West Ham United have finally ironed out a deal to move into London’s Olympic Stadium come the 2016-2017 season. The deal puts an end to a stop-start struggle that has lasted almost as long as construction on the Stratford ground itself.

West Ham’s East End neighbour, League One’s Leyton Orient, vigorously fought the move. Its owner Barry Hearn has vowed to move the club out to Essex should the move go through. Daniel Levy, Tottenham Hotspur’s chairman, will look southwest to Arsenal’s seven-year-old cash cow Emirates Stadium, and southeast to West Ham’s Olympic Stadium, and feel White Hart Lane’s walls closing in ever tighter. Roman Abramovich, whose recent bid for the Battersea Power Station site failed, will be equally antsy to move Chelsea into a ground that can hoover up more cash from fans.

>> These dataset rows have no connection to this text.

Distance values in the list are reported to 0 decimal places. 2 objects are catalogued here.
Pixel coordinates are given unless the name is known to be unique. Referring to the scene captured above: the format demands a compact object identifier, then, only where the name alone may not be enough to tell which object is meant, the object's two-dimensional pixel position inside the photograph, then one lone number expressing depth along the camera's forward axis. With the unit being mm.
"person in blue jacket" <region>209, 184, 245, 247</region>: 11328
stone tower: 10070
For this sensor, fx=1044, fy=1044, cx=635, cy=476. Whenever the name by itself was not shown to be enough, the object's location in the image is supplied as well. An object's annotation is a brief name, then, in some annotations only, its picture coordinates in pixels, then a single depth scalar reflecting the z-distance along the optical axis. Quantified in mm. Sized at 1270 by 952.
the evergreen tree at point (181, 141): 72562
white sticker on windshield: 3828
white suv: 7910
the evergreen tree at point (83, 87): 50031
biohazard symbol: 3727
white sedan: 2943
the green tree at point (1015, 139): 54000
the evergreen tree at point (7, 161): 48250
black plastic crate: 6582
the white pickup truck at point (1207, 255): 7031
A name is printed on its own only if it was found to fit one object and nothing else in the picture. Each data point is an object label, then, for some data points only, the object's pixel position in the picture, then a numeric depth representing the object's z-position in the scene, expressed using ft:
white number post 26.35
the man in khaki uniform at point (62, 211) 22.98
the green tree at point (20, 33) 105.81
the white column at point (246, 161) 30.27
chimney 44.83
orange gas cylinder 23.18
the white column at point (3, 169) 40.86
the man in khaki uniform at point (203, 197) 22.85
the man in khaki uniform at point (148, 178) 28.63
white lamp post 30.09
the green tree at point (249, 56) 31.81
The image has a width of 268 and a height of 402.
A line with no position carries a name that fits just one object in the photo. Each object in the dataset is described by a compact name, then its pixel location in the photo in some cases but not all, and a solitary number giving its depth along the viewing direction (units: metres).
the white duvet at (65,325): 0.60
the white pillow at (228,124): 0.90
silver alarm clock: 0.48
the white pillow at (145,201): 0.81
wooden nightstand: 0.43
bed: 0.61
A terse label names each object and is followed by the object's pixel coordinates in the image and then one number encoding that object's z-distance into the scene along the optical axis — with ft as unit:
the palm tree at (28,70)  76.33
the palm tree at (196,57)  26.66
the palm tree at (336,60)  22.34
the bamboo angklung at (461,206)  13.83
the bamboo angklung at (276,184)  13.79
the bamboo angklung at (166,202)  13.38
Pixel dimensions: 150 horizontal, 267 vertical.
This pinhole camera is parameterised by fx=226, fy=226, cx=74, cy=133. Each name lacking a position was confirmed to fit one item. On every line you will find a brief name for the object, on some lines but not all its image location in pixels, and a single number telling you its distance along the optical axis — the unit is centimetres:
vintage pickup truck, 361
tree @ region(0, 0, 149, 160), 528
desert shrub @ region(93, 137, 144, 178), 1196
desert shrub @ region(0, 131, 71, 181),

What’s troubling about the deal is that public money will be spent to re-make the stadium, which just opened in 2011 at a cost of around around £500 million, so that it may host both athletics and football. While West Ham’s faithful bubble blowers may enjoy the glitz and glamour of their new ground, they’ll be leaving behind a home and history they’ve enjoyed since 1904. The in-debt club now face an Olympian struggle to maintain their Premier League place in the coming years. Hosting Championship sides such as Derby and Burnley or worse won’t cut it in a 60,000 seat stadium come 2016 in an ever-more-competitive London market.